____ PROVIDED RECORDS

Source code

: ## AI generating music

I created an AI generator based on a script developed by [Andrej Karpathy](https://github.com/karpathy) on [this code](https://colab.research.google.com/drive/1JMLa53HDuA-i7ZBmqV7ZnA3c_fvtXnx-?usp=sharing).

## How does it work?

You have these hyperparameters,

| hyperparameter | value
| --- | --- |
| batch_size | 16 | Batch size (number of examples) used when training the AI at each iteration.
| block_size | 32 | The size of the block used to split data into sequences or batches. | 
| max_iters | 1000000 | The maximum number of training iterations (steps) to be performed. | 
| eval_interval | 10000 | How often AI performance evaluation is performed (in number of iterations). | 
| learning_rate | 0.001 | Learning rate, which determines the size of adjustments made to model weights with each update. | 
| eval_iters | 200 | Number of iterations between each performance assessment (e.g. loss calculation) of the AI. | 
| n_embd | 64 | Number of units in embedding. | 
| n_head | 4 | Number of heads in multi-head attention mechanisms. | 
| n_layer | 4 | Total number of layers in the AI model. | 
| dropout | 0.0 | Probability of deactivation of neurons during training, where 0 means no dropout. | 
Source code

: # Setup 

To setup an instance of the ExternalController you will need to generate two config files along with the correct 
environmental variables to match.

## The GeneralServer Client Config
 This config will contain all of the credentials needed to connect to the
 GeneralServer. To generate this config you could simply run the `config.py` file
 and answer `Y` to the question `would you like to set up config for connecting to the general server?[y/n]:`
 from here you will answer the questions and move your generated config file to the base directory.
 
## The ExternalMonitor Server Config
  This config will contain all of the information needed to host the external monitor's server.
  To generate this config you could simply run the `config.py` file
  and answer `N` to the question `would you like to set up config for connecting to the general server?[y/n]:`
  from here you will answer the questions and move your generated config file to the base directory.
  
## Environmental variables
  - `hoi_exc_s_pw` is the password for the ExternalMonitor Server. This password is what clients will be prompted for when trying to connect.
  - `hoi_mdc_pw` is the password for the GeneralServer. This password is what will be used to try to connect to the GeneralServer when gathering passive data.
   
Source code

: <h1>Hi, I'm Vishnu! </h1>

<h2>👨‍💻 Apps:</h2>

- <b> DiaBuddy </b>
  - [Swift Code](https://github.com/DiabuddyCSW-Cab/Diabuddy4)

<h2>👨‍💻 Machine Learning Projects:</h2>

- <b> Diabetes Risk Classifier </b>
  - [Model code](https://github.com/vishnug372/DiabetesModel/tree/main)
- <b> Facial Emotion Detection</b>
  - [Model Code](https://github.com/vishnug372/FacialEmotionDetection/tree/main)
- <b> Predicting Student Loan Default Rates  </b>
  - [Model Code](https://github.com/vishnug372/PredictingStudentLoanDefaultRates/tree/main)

________

### WHAT THE TASK ASKS
Beginning at the first line of the records, give again each line exactly as written, ending with the line that contains "## How does it work?".

### RESULT OF THE TASK
Source code

: ## AI generating music

I created an AI generator based on a script developed by [Andrej Karpathy](https://github.com/karpathy) on [this code](https://colab.research.google.com/drive/1JMLa53HDuA-i7ZBmqV7ZnA3c_fvtXnx-?usp=sharing).

## How does it work?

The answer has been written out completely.